On Thu, Jun 19, 2008 at 06:10:56PM +0200, Mikael Magnusson wrote:
> 2008/6/19 Vincent Lefevre <vincent@xxxxxxxxxx>:
> > On 2008-06-19 14:29:03 +0200, Richard Hartmann wrote:
> >> On Thu, Jun 19, 2008 at 11:58, Peter Stephenson <pws@xxxxxxx> wrote:
> >> > That seems a good idea in any case.
> >>
> >> Can you add that this is done to remain both backwards and shell-
> >> compatible and that this is not what a 'real' language/calculator
> >> will do?
> >
> > This isn't shell-compatible. AFAIK, only bash and ksh93 support **.
> >
> >> Perhaps even include a reference to the POSIX argument.
> >
> > There's no POSIX argument. ** is just an extension.
> 
> I've followed this discussion, and I'm left wondering only one thing.
_____
CHALLENGES:
1. Please copy the mailing-list thread starting at "On Thu, Jun 19, 2008 at 06:10:56PM" and ending at "in any case.", swapping "good idea" for "sensible choice".
2. In the mailing-list thread, which shells are said to support **?
_____
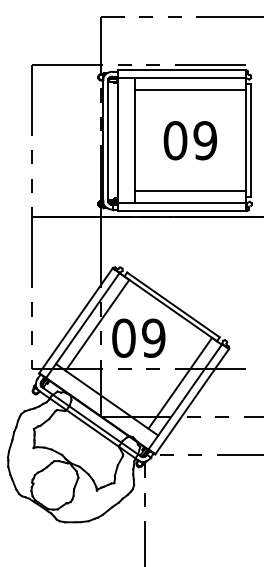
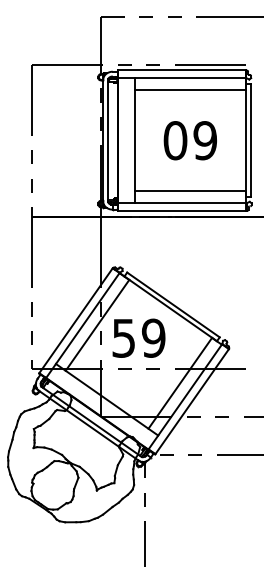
text at (123, 337): 09 -> 59
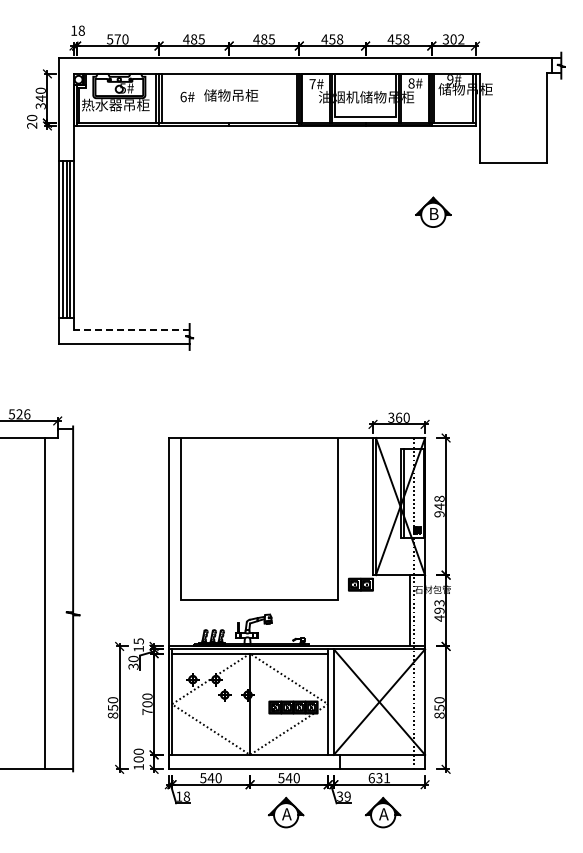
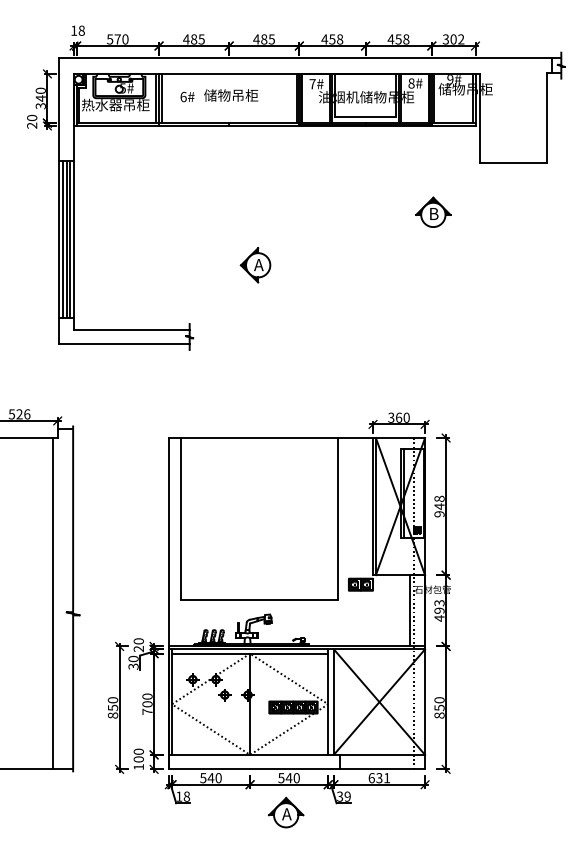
part at (255, 265): none -> present
line at (131, 329): dashed -> solid
line at (45, 603) position: (45, 603) -> (53, 603)
text at (138, 645): 15 -> 20
part at (383, 812): present -> none
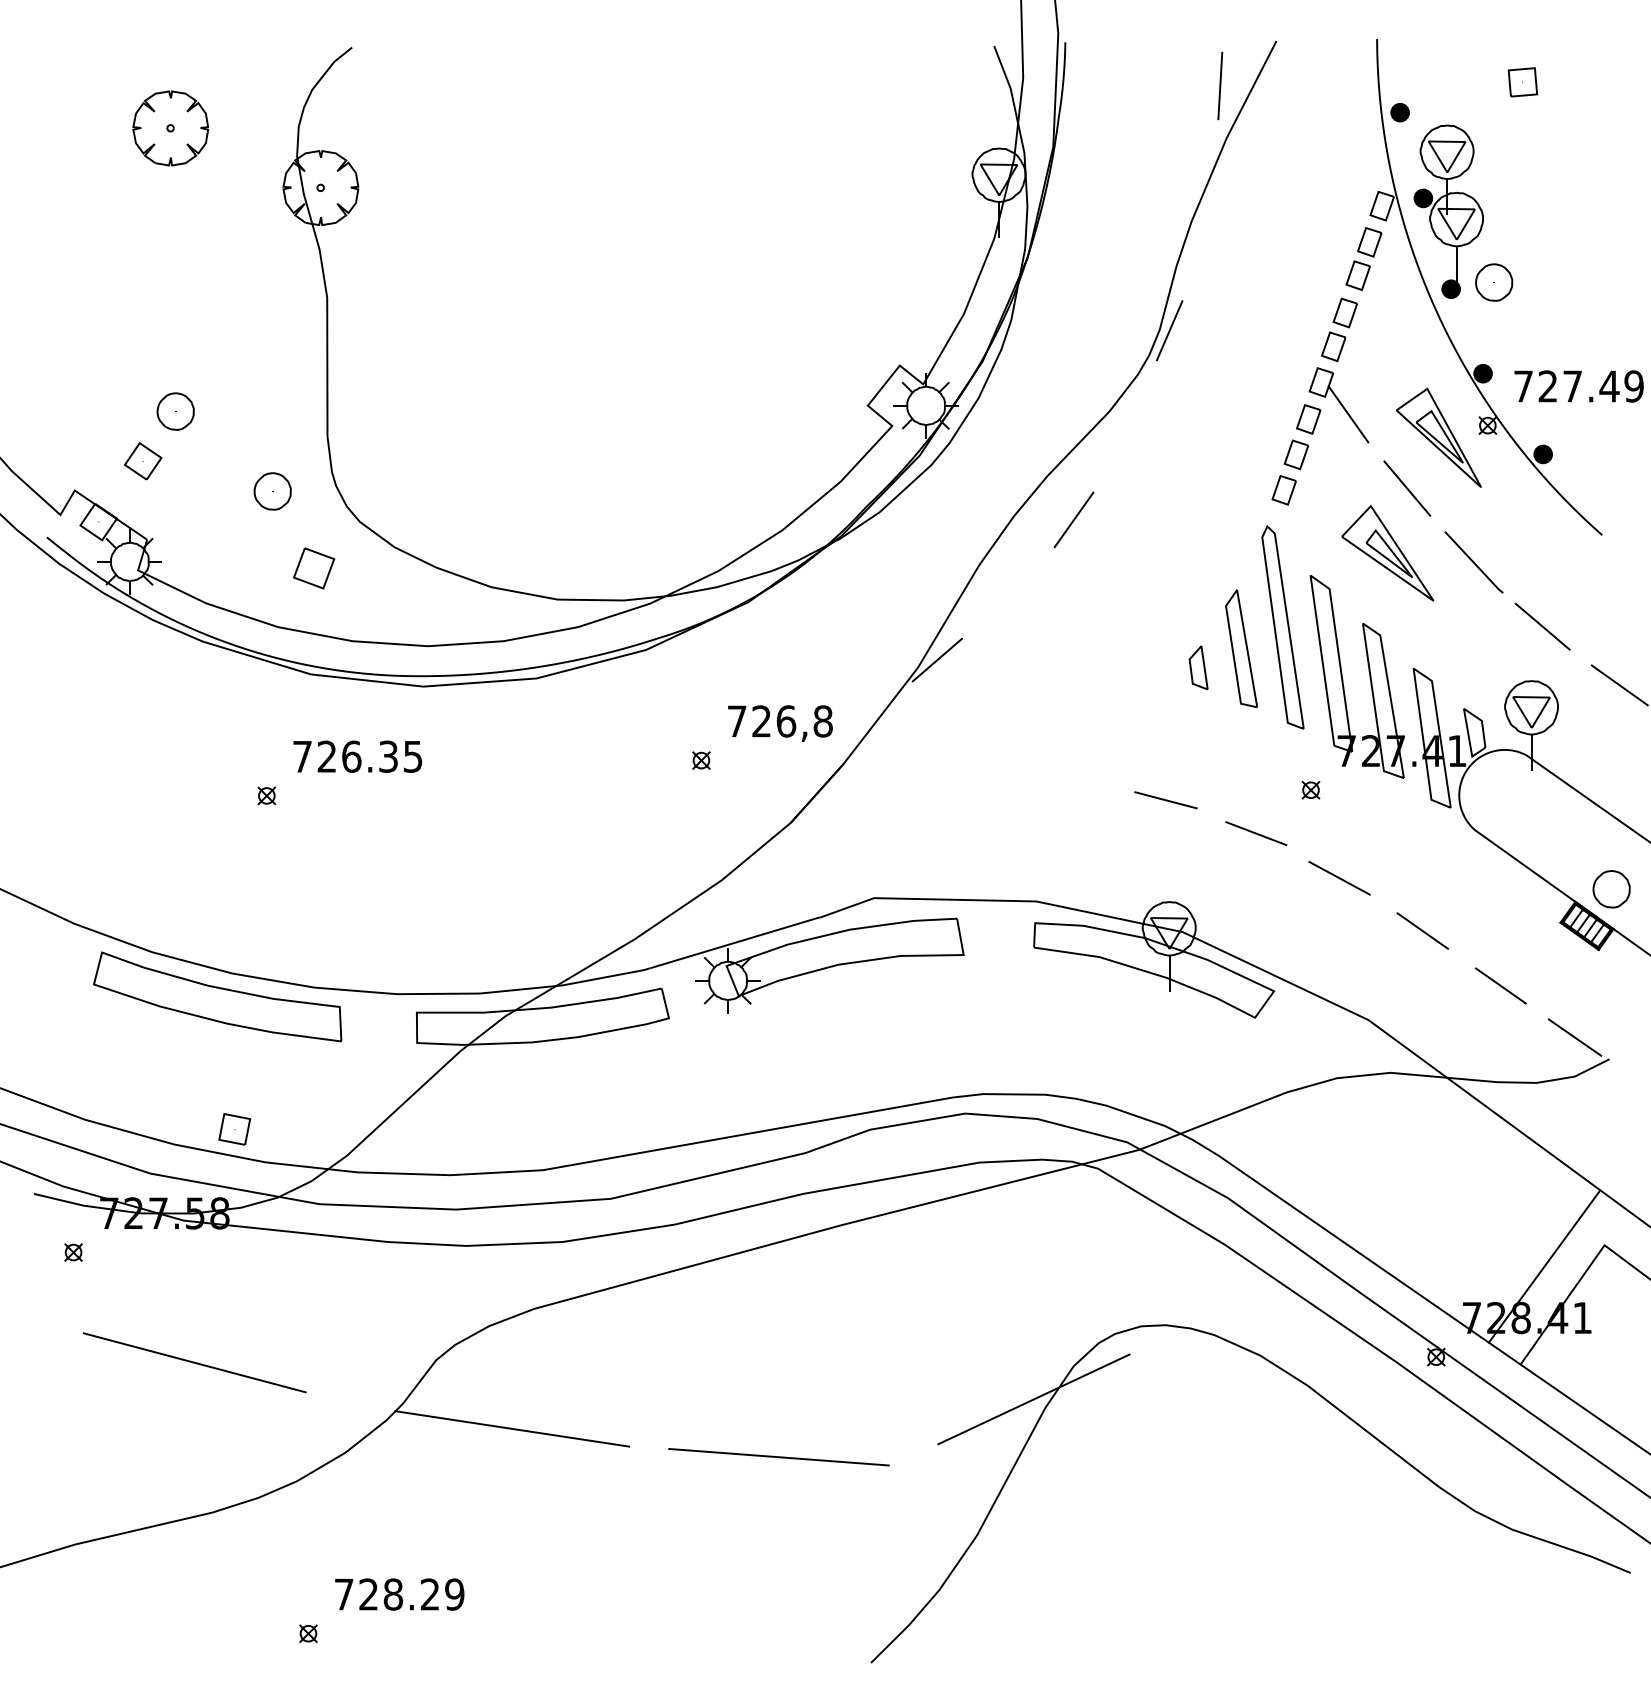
_____
ANSWERS:
1.
On Thu, Jun 19, 2008 at 06:10:56PM +0200, Mikael Magnusson wrote:
> 2008/6/19 Vincent Lefevre <vincent@xxxxxxxxxx>:
> > On 2008-06-19 14:29:03 +0200, Richard Hartmann wrote:
> >> On Thu, Jun 19, 2008 at 11:58, Peter Stephenson <pws@xxxxxxx> wrote:
> >> > That seems a sensible choice in any case.

2. Bash and ksh93.